• _The task_:
A stretch of the entries below is to be set down exactly, running from the line with "## Sugestões e melhorias" through the line with "- Coloque as tabelas na norma da ABNT.", both included, and no other line.
Top of Dataset records
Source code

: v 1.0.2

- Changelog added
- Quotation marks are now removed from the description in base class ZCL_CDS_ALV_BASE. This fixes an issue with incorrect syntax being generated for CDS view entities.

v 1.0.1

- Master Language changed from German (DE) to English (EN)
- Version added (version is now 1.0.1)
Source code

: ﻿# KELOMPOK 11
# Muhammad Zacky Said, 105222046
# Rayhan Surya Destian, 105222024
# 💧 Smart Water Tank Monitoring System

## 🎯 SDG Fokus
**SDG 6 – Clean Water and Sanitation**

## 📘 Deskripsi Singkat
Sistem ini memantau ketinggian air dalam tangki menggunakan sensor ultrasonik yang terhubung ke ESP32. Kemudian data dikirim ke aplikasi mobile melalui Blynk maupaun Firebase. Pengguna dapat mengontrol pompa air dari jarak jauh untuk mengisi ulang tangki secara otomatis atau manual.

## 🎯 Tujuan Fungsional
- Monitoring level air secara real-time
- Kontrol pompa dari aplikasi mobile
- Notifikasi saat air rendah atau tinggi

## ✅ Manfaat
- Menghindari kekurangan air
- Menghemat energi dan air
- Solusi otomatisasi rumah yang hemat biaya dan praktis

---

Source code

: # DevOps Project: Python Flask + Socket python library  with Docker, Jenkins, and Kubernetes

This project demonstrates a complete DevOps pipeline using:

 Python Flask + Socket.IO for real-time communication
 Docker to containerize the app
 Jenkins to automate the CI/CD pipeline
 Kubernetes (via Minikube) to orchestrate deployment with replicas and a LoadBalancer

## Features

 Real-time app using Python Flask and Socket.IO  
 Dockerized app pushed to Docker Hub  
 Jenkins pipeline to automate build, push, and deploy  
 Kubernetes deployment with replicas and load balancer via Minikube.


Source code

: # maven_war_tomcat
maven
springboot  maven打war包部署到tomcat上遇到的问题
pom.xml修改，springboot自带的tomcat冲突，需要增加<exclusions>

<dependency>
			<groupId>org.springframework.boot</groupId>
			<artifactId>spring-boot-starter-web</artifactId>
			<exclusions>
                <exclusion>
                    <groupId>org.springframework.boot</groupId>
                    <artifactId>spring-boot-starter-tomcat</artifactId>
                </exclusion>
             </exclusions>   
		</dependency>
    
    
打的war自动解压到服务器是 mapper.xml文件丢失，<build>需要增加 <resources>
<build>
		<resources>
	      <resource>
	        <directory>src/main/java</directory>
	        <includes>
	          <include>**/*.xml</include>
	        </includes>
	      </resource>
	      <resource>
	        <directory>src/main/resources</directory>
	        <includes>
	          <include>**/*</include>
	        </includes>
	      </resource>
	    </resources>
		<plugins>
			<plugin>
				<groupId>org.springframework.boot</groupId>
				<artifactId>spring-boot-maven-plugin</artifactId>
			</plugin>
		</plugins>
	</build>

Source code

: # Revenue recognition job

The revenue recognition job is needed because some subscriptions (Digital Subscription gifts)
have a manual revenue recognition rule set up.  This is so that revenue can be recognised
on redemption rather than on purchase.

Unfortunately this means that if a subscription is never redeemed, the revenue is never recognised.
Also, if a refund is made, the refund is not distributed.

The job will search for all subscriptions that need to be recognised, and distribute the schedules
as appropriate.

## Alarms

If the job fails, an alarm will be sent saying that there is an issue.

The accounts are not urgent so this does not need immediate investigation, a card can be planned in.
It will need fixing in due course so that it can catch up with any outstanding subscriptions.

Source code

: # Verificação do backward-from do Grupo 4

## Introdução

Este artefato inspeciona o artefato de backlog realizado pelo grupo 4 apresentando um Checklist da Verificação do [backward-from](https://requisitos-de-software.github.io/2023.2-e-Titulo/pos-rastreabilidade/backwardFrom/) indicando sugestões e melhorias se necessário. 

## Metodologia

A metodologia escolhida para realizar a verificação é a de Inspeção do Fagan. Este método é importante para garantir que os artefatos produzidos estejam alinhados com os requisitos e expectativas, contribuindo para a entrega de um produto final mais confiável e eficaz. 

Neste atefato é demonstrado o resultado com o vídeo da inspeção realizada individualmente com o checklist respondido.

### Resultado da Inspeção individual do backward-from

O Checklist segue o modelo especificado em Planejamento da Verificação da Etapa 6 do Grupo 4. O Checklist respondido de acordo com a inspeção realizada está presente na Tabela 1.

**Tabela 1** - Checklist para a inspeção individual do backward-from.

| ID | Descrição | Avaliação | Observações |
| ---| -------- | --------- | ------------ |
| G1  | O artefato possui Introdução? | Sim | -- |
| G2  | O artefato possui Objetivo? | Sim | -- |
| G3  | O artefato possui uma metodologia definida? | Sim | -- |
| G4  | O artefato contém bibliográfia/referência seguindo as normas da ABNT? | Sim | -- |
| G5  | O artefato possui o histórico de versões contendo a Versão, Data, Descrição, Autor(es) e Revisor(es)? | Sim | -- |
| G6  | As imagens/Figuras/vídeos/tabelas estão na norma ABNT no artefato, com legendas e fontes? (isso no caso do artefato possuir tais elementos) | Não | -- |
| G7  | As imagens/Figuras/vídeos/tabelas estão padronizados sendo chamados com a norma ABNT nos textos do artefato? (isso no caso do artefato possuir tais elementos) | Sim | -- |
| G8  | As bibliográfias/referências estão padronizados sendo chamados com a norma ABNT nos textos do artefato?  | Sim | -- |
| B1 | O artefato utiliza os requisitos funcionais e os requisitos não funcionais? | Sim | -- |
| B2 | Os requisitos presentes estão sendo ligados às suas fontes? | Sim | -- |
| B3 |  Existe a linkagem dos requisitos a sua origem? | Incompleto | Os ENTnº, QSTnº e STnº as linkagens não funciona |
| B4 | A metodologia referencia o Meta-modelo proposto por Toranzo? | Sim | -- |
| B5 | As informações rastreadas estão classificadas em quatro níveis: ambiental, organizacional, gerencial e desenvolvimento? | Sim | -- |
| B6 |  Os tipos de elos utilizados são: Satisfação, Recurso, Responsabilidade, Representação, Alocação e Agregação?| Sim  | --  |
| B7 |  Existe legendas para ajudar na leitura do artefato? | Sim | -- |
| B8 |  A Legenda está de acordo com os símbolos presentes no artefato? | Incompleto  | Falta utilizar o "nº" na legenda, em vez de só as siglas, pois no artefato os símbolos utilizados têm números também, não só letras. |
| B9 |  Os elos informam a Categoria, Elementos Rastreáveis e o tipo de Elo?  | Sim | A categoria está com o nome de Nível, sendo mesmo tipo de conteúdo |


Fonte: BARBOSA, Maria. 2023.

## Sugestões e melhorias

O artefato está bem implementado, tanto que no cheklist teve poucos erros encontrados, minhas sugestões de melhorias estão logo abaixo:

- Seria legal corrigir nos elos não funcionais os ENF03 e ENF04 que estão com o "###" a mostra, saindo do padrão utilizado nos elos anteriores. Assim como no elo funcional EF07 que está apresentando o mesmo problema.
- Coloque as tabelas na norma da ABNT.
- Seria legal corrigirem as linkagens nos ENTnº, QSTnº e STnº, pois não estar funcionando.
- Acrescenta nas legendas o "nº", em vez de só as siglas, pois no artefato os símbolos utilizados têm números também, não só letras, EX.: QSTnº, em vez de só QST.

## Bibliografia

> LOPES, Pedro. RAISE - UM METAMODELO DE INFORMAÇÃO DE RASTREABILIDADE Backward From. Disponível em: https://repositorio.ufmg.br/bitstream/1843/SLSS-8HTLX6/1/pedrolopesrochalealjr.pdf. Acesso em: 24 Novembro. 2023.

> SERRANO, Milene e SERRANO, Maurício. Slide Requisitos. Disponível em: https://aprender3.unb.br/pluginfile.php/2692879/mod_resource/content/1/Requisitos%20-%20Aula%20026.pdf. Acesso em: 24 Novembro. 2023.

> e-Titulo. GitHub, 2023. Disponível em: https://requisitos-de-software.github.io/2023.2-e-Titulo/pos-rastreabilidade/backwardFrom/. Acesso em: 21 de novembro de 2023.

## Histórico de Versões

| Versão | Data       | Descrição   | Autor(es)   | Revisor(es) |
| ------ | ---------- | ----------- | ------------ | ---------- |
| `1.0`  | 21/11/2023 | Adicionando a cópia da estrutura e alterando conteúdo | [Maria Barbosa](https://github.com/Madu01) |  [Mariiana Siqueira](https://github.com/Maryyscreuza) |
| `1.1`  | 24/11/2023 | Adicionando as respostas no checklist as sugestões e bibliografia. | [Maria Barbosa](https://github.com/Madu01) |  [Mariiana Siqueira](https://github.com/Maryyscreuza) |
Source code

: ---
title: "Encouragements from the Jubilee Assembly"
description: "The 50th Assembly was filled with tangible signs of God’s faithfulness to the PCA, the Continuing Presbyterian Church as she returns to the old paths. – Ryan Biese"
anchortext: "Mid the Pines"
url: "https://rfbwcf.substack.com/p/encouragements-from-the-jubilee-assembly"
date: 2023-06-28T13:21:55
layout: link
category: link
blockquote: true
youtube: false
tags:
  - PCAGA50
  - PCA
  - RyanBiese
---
Bottom of Dataset records
• _Finished task_:
## Sugestões e melhorias

O artefato está bem implementado, tanto que no cheklist teve poucos erros encontrados, minhas sugestões de melhorias estão logo abaixo:

- Seria legal corrigir nos elos não funcionais os ENF03 e ENF04 que estão com o "###" a mostra, saindo do padrão utilizado nos elos anteriores. Assim como no elo funcional EF07 que está apresentando o mesmo problema.
- Coloque as tabelas na norma da ABNT.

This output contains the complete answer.